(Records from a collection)
________________
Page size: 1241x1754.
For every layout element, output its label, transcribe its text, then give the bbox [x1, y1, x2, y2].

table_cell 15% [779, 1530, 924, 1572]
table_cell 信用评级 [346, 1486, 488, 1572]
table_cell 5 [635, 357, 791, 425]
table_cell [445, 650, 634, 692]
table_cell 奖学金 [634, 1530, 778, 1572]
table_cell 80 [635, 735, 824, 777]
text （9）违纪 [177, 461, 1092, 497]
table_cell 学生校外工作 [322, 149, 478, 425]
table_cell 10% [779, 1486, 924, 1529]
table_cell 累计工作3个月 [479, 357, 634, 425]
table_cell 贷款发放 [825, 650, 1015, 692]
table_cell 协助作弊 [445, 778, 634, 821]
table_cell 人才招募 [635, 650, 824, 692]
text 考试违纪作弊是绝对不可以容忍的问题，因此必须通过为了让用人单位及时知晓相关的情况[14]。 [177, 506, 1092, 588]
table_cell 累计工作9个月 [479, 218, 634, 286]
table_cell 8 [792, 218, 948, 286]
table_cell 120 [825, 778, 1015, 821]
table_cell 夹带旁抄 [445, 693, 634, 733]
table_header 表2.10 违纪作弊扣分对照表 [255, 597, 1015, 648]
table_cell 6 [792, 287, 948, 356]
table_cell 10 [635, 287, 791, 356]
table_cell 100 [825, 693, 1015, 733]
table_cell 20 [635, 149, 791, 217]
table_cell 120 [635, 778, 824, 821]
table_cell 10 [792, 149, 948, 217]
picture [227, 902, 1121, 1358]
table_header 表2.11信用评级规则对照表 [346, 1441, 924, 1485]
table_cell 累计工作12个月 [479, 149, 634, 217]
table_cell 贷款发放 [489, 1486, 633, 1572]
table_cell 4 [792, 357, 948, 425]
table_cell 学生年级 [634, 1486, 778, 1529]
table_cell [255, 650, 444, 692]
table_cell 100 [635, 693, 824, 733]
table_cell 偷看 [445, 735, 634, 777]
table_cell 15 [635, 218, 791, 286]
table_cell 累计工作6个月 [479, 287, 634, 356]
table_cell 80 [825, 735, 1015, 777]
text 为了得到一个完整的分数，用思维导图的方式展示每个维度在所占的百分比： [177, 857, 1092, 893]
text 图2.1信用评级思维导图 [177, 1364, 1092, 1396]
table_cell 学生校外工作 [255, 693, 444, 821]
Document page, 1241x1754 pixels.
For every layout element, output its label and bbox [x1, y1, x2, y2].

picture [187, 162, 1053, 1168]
________________
**Problem description**
Make a list of all lines in the data that contain "every".

**The answer**
For every layout element, output its label, transcribe its text, then give the bbox [x1, y1, x2, y2].
For every layout element, output its label and bbox [x1, y1, x2, y2].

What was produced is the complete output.